First-principles theory of spin magnetic multipole moments in antiferromagnets

TL;DR

This paper introduces a universal, first-principles framework for defining and calculating higher-order spin magnetic multipole moments in antiferromagnets, linking theory to experimental observables.

Contribution

It provides a unified, symmetry-constrained method to compute arbitrary-order spin magnetic multipole moments using nonlocal spin densities derived from first principles.

Findings

Calculated SM^3 for α-Fe2O3, Mn3Sn, Mn3NiN.

Clarified the role of spin-orbit coupling in SM^3.

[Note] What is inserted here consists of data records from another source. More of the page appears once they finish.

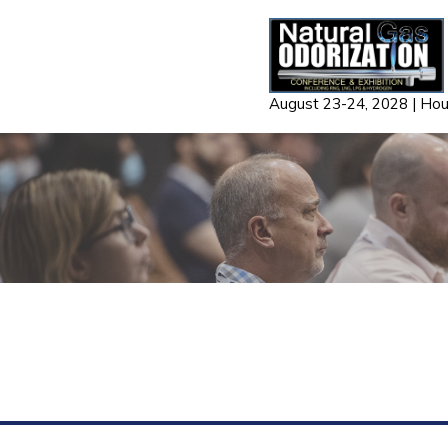
Skip
to
content
August 23-24, 2028 | Ho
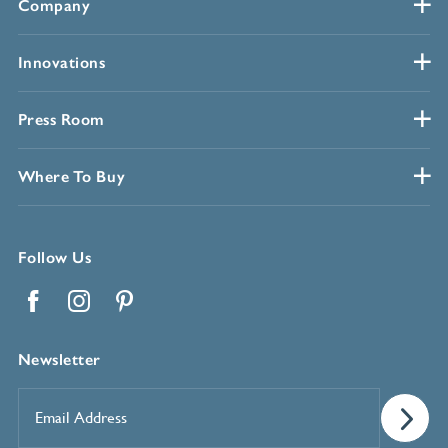
Company
Innovations
Press Room
Where To Buy
Follow Us
Facebook
Instagram
Pinterest
Newsletter
Email
Address
*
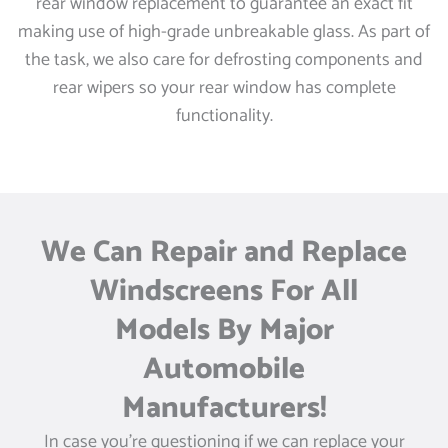
rear window replacement to guarantee an exact fit
making use of high-grade unbreakable glass. As part of
the task, we also care for defrosting components and
rear wipers so your rear window has complete
functionality.
We Can Repair and Replace
Windscreens For All
Models By Major
Automobile
Manufacturers!
In case you’re questioning if we can replace your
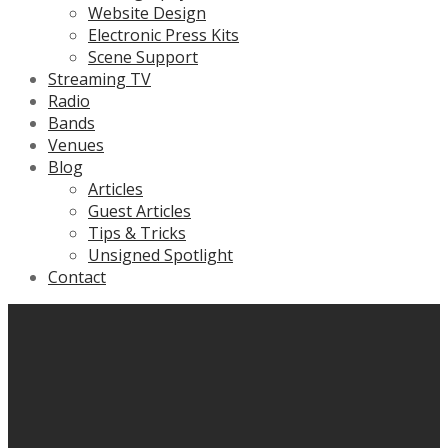
Website Design
Electronic Press Kits
Scene Support
Streaming TV
Radio
Bands
Venues
Blog
Articles
Guest Articles
Tips & Tricks
Unsigned Spotlight
Contact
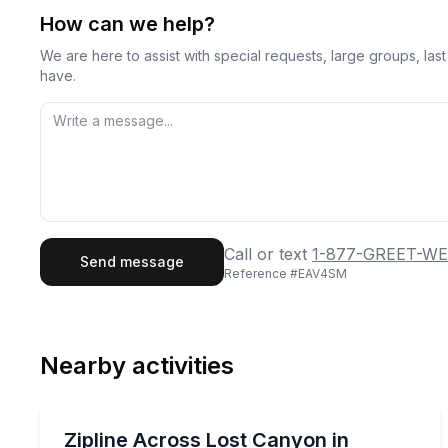
How can we help?
We are here to assist with special requests, large groups, la
have.
First Name
Last
Call or text
1-877-GREET-WE
Send message
Reference #
EAV4SM
Email
Phon
Nearby activities
Preferred Date
Zip Lining
Pref
Zipline across ancient canyons with friendly guide
Zipline Across Lost Canyon in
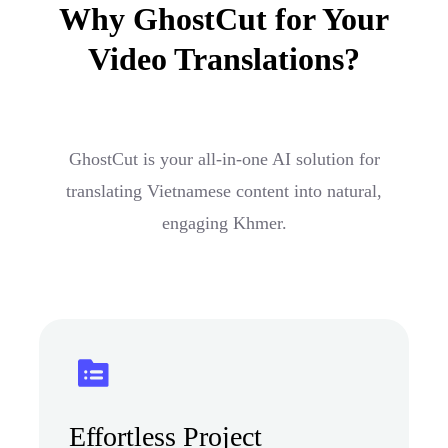
Why GhostCut for Your
Video Translations?
GhostCut is your all-in-one AI solution for
translating Vietnamese content into natural,
engaging Khmer.
Effortless Project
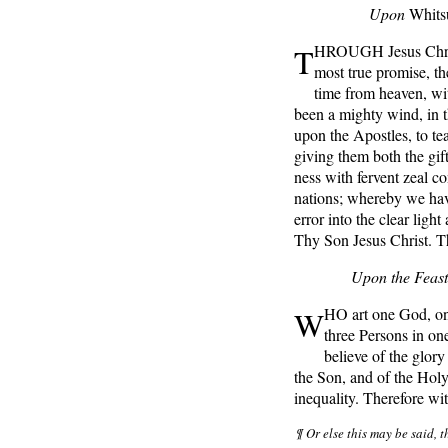
Upon
Whits
T
HROUGH Jesus Chris
most true promise, t
time from heaven, wit
been a mighty wind, in th
upon the Apostles, to tea
giving them both the gif
ness with fervent zeal co
nations; whereby we hav
error into the clear ligh
Thy Son Jesus Christ. T
Upon the Feast
W
HO art one God, on
three Persons in on
believe of the glory
the Son, and of the Holy
inequality. Therefore w
¶ Or else this may be said, 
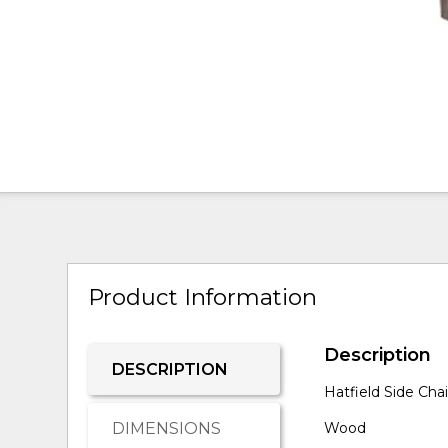
Product Information
Description
DESCRIPTION
Hatfield Side Cha
DIMENSIONS
Wood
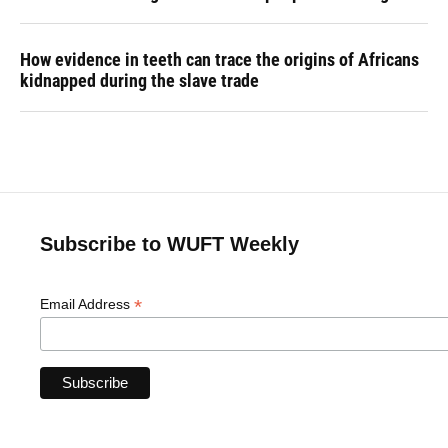
How evidence in teeth can trace the origins of Africans
kidnapped during the slave trade
Subscribe to WUFT Weekly
*
Email Address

Proposed a robust scheme to extract SM^3 via symmetry fitting.

Abstract

Antiferromagnets with vanishing net magnetization are naturally expected to host higher-order magnetic multipole moments. Understanding and utilizing the multipole degrees of freedom are imperative for novel conceptual designs and applications unique to antiferromagnets. However, a universal, quantitative definition of magnetic multipole moments of antiferromagnetic materials is currently lacking. In this work we provide a unified description of arbitrary-order spin magnetic multipole moments (SM$^3$) of antiferromagnets by introducing a nonlocal spin density in macroscopic Maxwell equations. The formalism makes it transparent how SM$^3$ calculated for translationally invariant bulk systems corresponds to experimental observables when translation symmetry is broken. Through the nonlocal spin density calculated from first principles, we propose a robust scheme to extract arbitrary-order SM$^3$ through symmetry-constrained fitting at long wavelengths. Using this approach, we have calculated SM$^3$ of a few representative antiferromagnets, including $\alpha$-$\rm Fe_2O_3$, Mn$_3$Sn, and Mn$_3$NiN. Moreover, we clarify the role of spin-orbit coupling (SOC) in SM$^3$, especially in the weak SOC limit where clean predictions can be made based on symmetry principles. Our work paves the way for systematically investigating multipolar order parameters of unconventional magnetic materials.